As far as I'm concerned, that whole "love your enemies" thing makes no more sense to me than the rest of the religion. I think our foreign aid should be predicated on tolerance in a society. Besides, it's not like there aren't plenty of more tolerant societies that could use our aid, and in my mind, deserve it more.
--- End quote ---

"I don't like these people or what they do. Am I going to do something to help change their outlook and maybe bring them closer to my ideas? Pfft, hell no."

V. Gesakaarin:
So how many of the states that have blasphemy laws are signatories to international human rights conventions?

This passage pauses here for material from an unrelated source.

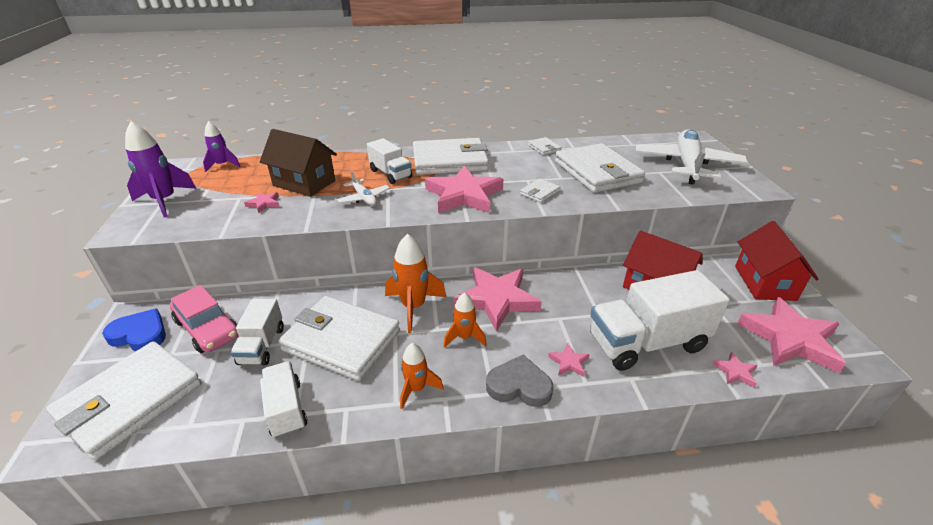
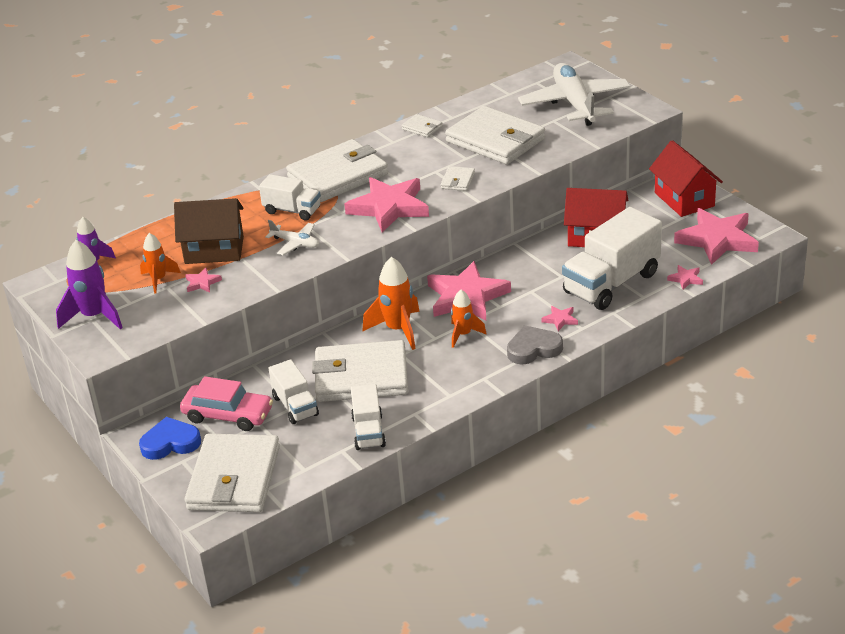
camera: 25 degrees left, 0 degrees up
white truck [260,361,307,438] -> white truck turned 135 degrees counterclockwise [351,384,386,450]
orange rocket [400,343,443,409] -> orange rocket moved to [140,233,181,294]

It might be a step in the right direction but even then, the UN and international laws have historically proven rather inadequate to prevent violations of human rights or persecution in the world by those committed to doing so.

That's aside the fact that campaigns like this have to either overcome domestic apathy in Western societies in addition to overcoming the cultural and religious conditions in countries which condone laws against blasphemy and which usually have little to no separations between church and state.

I mean, it took the West hundreds of years to separate church and state, how does signing a petition to change a frankly ineffectual piece of international treaty promise to affect actual change to promote that in other countries?